In the first game, the Orioles' offense was paced by the club's poster boy for waiting things out: Pearce, who hadn't played a major league game since April 13. The 17-day layoff didn't seem to bother him.
After going 1-for-7 before being released and re-signed this week, Pearce singled in his first three at-bats against the Pirates, the club that originally drafted him. It was Pearce's first three-hit game since June 9 and his two RBIs in the game were his first two of the season.
“Stevie gave us a real lift. Made a couple nice plays at first, too. Stevie was a big contributor,” Orioles manager Buck Showalter said after Game 1. “Great example of players having an opportunity of deciding where they want to play. He wants to play. We're thankful that he did.”

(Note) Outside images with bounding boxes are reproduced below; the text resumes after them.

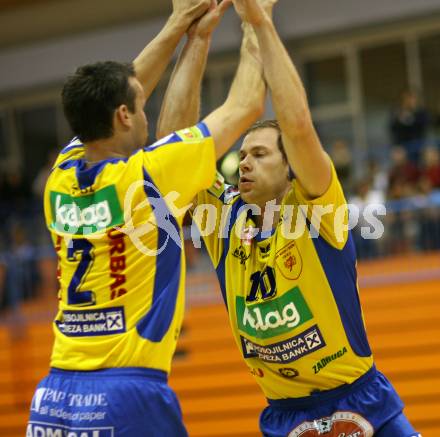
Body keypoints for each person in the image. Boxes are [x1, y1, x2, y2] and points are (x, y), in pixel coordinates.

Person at [158, 0, 420, 436]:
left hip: (358, 400)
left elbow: (298, 125)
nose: (243, 164)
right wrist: (196, 37)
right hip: (283, 414)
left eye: (259, 155)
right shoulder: (223, 221)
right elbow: (171, 150)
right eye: (241, 156)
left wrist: (258, 23)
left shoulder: (318, 208)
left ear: (290, 168)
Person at [26, 1, 266, 436]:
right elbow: (246, 104)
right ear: (123, 116)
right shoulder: (146, 176)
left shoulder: (59, 176)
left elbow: (119, 93)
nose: (145, 110)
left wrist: (184, 26)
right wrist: (257, 22)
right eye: (139, 106)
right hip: (125, 393)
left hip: (54, 396)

It was a moment Pearce had been waiting for patiently — for more than a week, if not all season. He was taken off the roster April 22 and was in limbo until re-signing with the Orioles on Tuesday to, essentially, play first base until Chris Davis comes off the disabled list. Pearce had been claimed by the Toronto Blue Jays on Tuesday, but he rejected the claim to re-join the Orioles.
“I don't know if you'll ever see it again. Maybe in Baltimore,” Showalter said of the strange odyssey taken by Pearce this week. “They like playing with each other. It's a testament to the culture those guys have created for each other.”
Pearce had singled in his first at-bat in the third, but there was more at stake in the fifth. And he succeeded, knocking Morton's 92-mph sinker into left to tie the game. Ryan Flaherty followed with a two-run single, also to left, for a three-run fifth — that ultimately was enough scoring.
“It says that [Pearce] knows how to hit. It says that he is a competitor. He has been through this process before and the transactions and everything else,” Norris said. “It just gives him the capability to go out and play. He knows that he wants to be here, as we all can see. And it was just really good to see him have three hits and the RBIs. And I'm sure he is smiling right now.”
After giving up a RBI single to Alvarez in the third, Norris (2-2) didn’t allow another run throughout the rest of the outing, scattering seven hits and one walk while hitting two batters and striking out three in a 105-pitch effort.
“Early in the game, late in the game, you have to make big pitches,” Norris said. “Guys made the plays behind me. That was nice to see and get a ‘W’ and get out of there.”
The afternoon game also included the Orioles’ first replay challenge at Camden Yards.
Showalter challenged a hit-by-pitch ruling in the second inning, arguing that Norris’ pitch actually struck Tony Sanchez’s bat. After a delay of three minutes and 29 seconds, the call was overturned and Sanchez had to return to the plate. He then lined out. Showalter is 2-for-2 in challenges this year with the other coming April 19 in Boston.
In between games Thursday, though, Showalter was focusing primarily on how his team – and particularly his pitching staff – stayed sharp with the difficult schedule it has endured.
“When you’re off six days like Bud is and was … and (for the) bullpen to pitch that well after that much time off, is a real testament to the work they put in during the rainouts and what have you,” Showalter said. “This is weird, just strange. … We had our All-Star break.”
After the doubleheader sweep, the Orioles had to fly to Minnesota, where they'll start a three-game series against the Twins on Friday night.
"I think I won a good night's sleep," Wieters said. "I don't think there's going to be much playing cards on the plane. There's going to be a lot of guys asleep on the plane."